View Full Version : best OS/file system for many small files



FoBoT
03-28-2005, 10:01 AM
what OS/file system is best to process/store millions of small files (from 1 to 50 Kb, most are < 5 Kb)?

by process i mean do some simple text parsing and then consolidate the data of thousands/10k's of them into single larger .csv files which are then used to populate a DB

thanks

needs to work well with about 10-20 million source files per year

Leviathann
03-28-2005, 10:38 AM
linux = ext3 (ReiserFS is suppose to be better but I've heard it's not worth the small performace gains) you might have to visit some linux forums/irc channels and get some help here as there are severeal linux FS's that you can use but I've only really used ext3. But I don't like linux anyway. Gentoo is THE optimized linux distro but is a pain in the arse

windows = ntfs5 (winXP Pro SP2)

FoBoT
03-28-2005, 12:15 PM
is ntfs5 already in server 2003? or will it be part of SP1 for server 2003?

Leviathann
03-28-2005, 01:35 PM
I'm pretty sure it's already ntfs5. I think ntfs5 started with win2000

ECL
03-28-2005, 01:40 PM
Win2K and XP use NTFS5. It started showing up as an option in NT 4 SP4. As far as MS is concerned, NTFS5 became the only supported NTFS once Win2K shipped, and it's no longer identified with a version number (the plan, apparently, was that NTFS5 would be the last NTFS before WinFS shipped with Longhorn in 2003. Oops.)

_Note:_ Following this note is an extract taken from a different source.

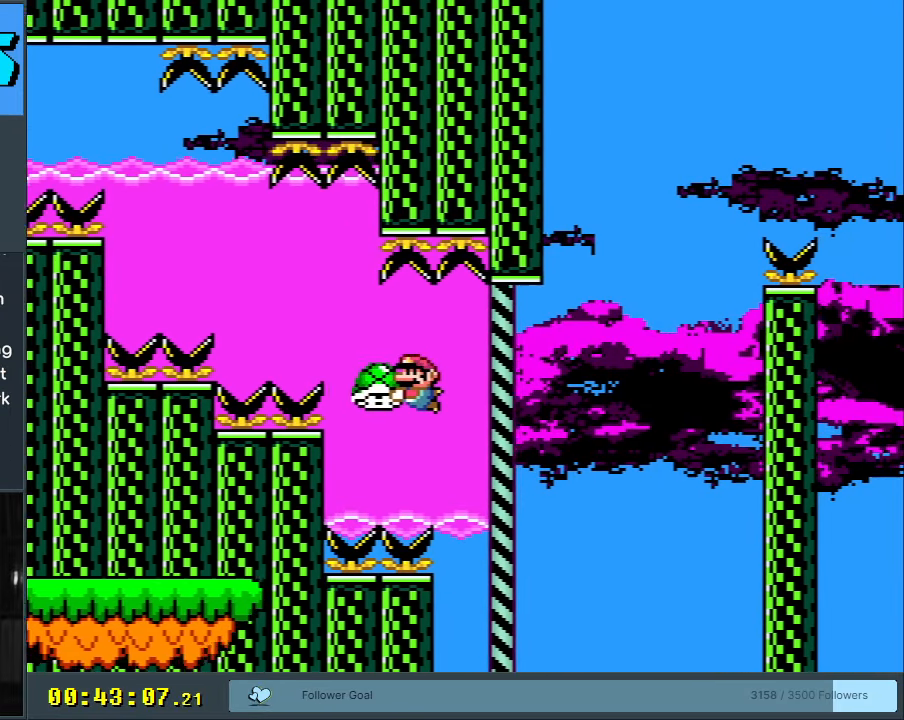
{"buttons": ["Y"], "events": [[83, "DPAD_LEFT", "down"], [200, "DPAD_LEFT", "up"], [300, "DPAD_RIGHT", "down"], [450, "DPAD_RIGHT", "up"]]}
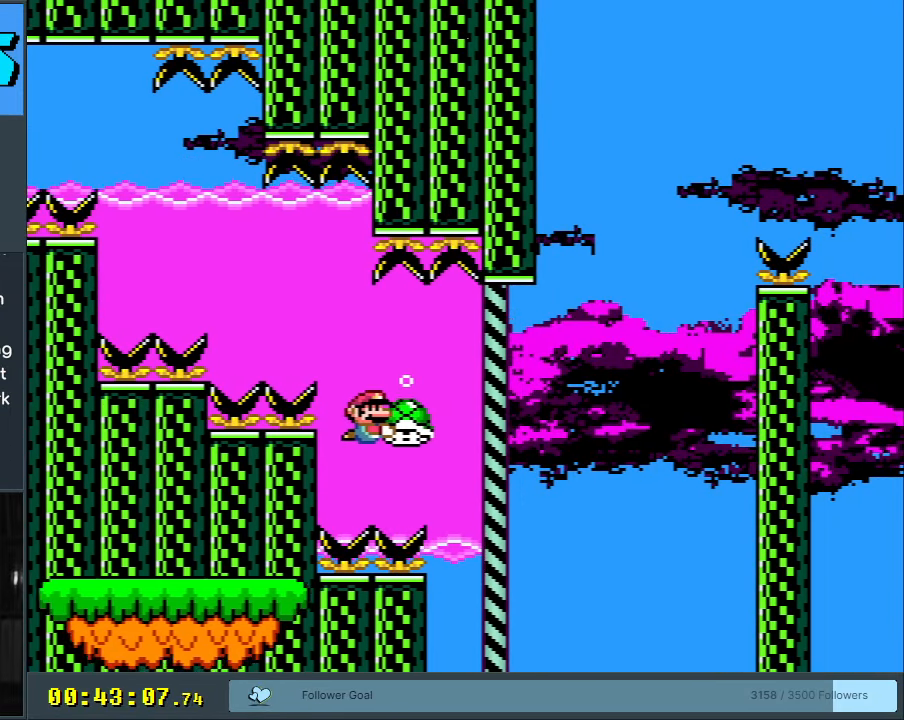
{"buttons": ["Y", "DPAD_DOWN"], "events": [[217, "DPAD_LEFT", "down"], [317, "DPAD_LEFT", "up"], [467, "DPAD_DOWN", "down"]]}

I'm OS agnostic, but if the filesystem is the critical element, I'd consider the issue of fragmentation.

NTFS is much more prone to performance-killing fragmentation than the Linux filesystems. If it's practical to periodically stop writing to the volume and run the defragger, then NTFS might be the way to go. If that's impractical, I'd consider going with Linux and probably the ext3 filesystem.

Linux filesystems are something of a religious issue to some, but the "common wisdom" is that ext3 is extremely stable while reiserfs is slightly faster but slightly less stable. I build my home Linux boxes with reiser (it's the default with Suse) but I'd use ext3 on production servers.

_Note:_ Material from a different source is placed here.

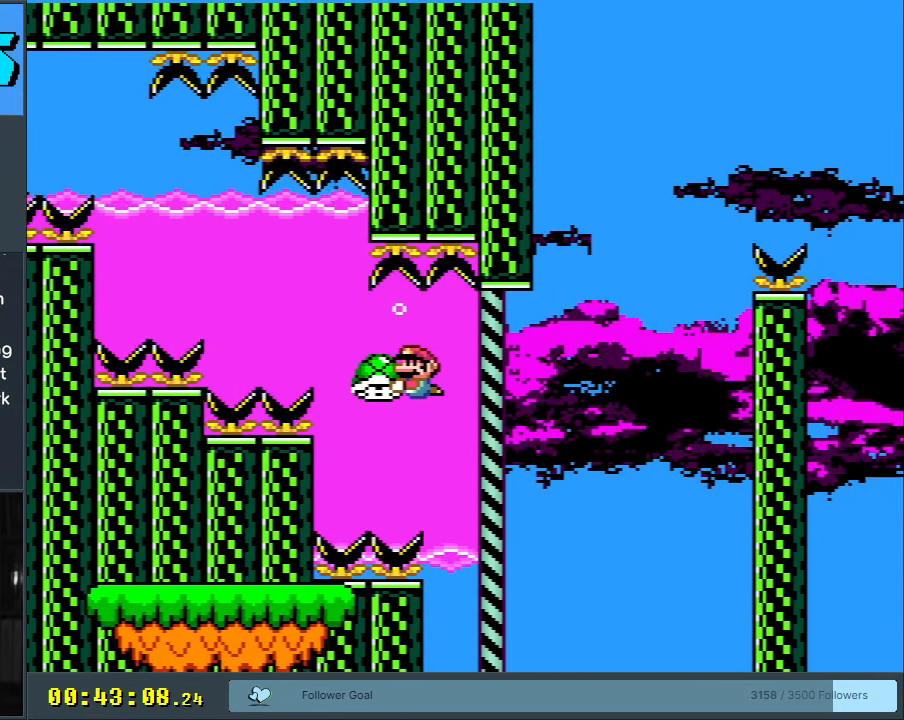
{"buttons": ["Y"], "events": [[33, "DPAD_DOWN", "up"], [200, "DPAD_RIGHT", "down"], [383, "DPAD_RIGHT", "up"]]}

Without knowing more about the actual implementation you're planning, I can't say too much more. Is processing-time critical? Are you using Perl or something else to crunch the files? How often does this process happen? Is this a Windows shop or are you running a mixed environment?

IronBits
03-28-2005, 06:35 PM
Get a copy of Executive Software Diskeeper.
It's a MUST have, to keep your performance at it's maximum.

Scoofy12
03-28-2005, 08:30 PM
ive heard reiserfs is good for lots of tiny files... but that may have been in a benchmark on www.namesys.com (the reiserfs home site :)
i'm not sure reiser3 is any less stable than ext3, theyve both been around for about the same amount of time, and seem (to me) to be about equally popular

i use reiser4, but you need to be running a -mm linux kernel for that.

on the windows side of things, FAT16 is the fastest filesystem, but... well you probably dont want that:) might as well do what MS tells you to and use NTFS, its benefits probably outweigh any speed gains FAT32 would give you.